Choose Your Brand of Crazy and Join the Party (my thoughts on the film)
Just watched this and need to share my thoughts and see what others think as I try to make sense of it all and what Wheatley’s saying with this head screw of a film.
As many have already said the building acts as a microcosm for society, the rich towering over the middle class who in turn tread over the poor. Everyone tries to get along and act appropriately. What happens next is foreshadowed in the scene where Laing peels the face off the skull, symbolising what happens when our ‘polite society masks’ are taken off and reveal who we truly are underneath.

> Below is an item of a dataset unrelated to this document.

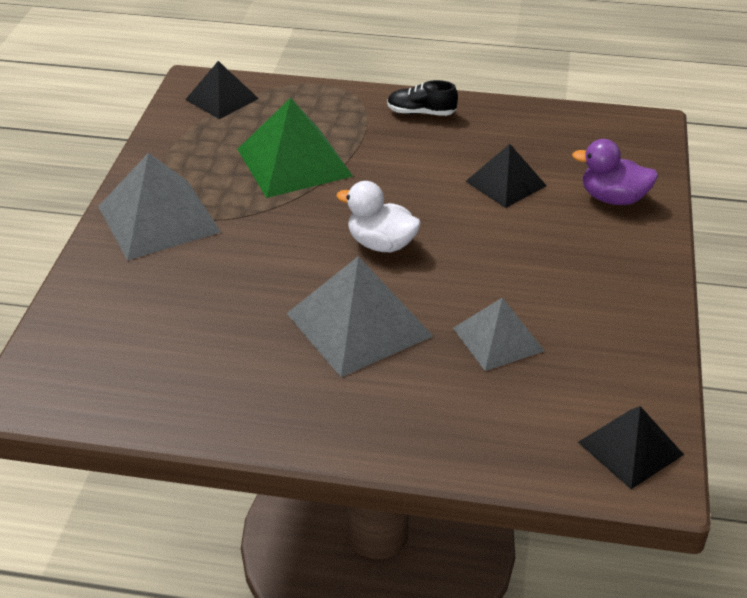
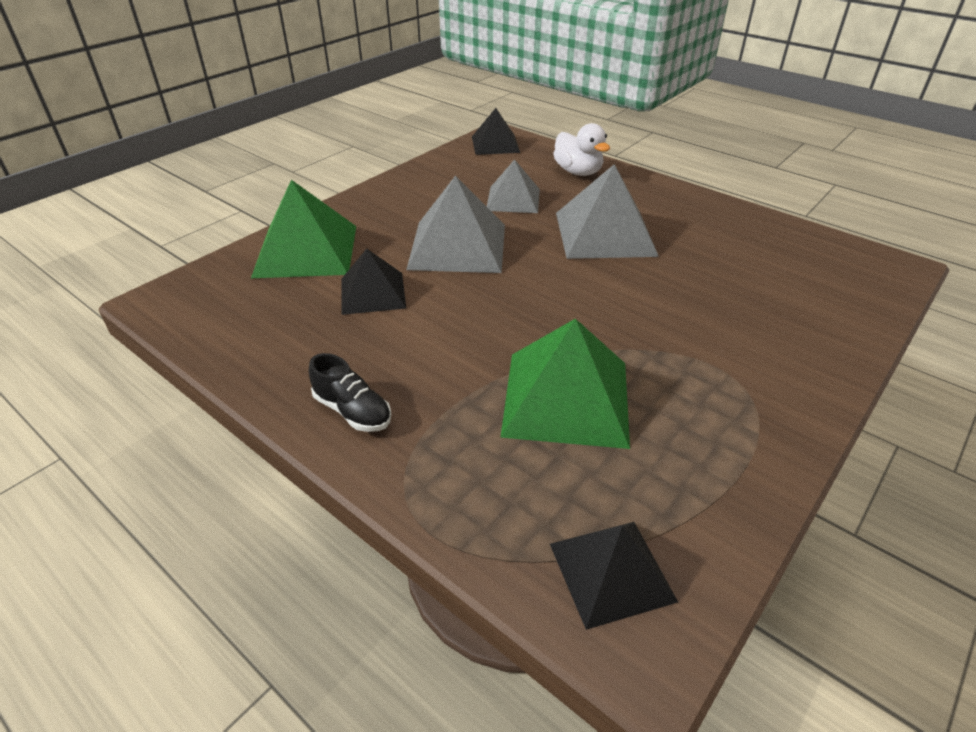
camera: 150 degrees left, 0 degrees up
(158, 218) = (761, 381): grey pyramid -> grey pyramid (457, 246)
(381, 244) = (540, 280): white duck -> white duck (578, 172)
(613, 198) = (306, 250): purple duck -> green pyramid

We’re animals in clothes.
I think that’s why Laing is so reluctant to take off his clothes. He’s struggling to hang on to his ‘normalcy’ while everyone else is reverting to their primal nature and feeding, fighting and *beep* And in his own way he’s just as crazy – see his fight for the tin of paint. He’s willing to beat someone to a pulp in order to make sure his apartment is the right shade of blue.
That scene, more than any other, hit home for me what Wheatley’s doing here: he’s pointing out how crazy our species is. Laing’s fight over a tin of paint isn’t that absurd, not when you think about all those videos of Black Friday riots and crowds trampling over people and punching each other in order to get a cheap TV. There’s people in the world starving to death while others spend thousands on limited edition trainers. In today’s news the fact that the Pokemon Go servers are down is getting more media attention that the attempted military coup in Turkey. That’s crazy. We’re crazy. It’s more important for us to stay up to date with our favourite TV shows and have nice clothes than to fight the injustices in the world and make it a more fair and balanced place. Materialism and escapism trumps everything else. More of us care about avoiding Game of Thrones spoilers than helping the homeless.
Our species is absolutely *beep* nuts. Whether we’re reverting to our primal nature and hitting and screwing whoever we want, or trying to be respectable members of society who strive to earn as much money as possible to buy things to keep our minds off the horrors of the outside world, we’re just swapping one type of crazy for another. That I think is the ultimate message of High Rise.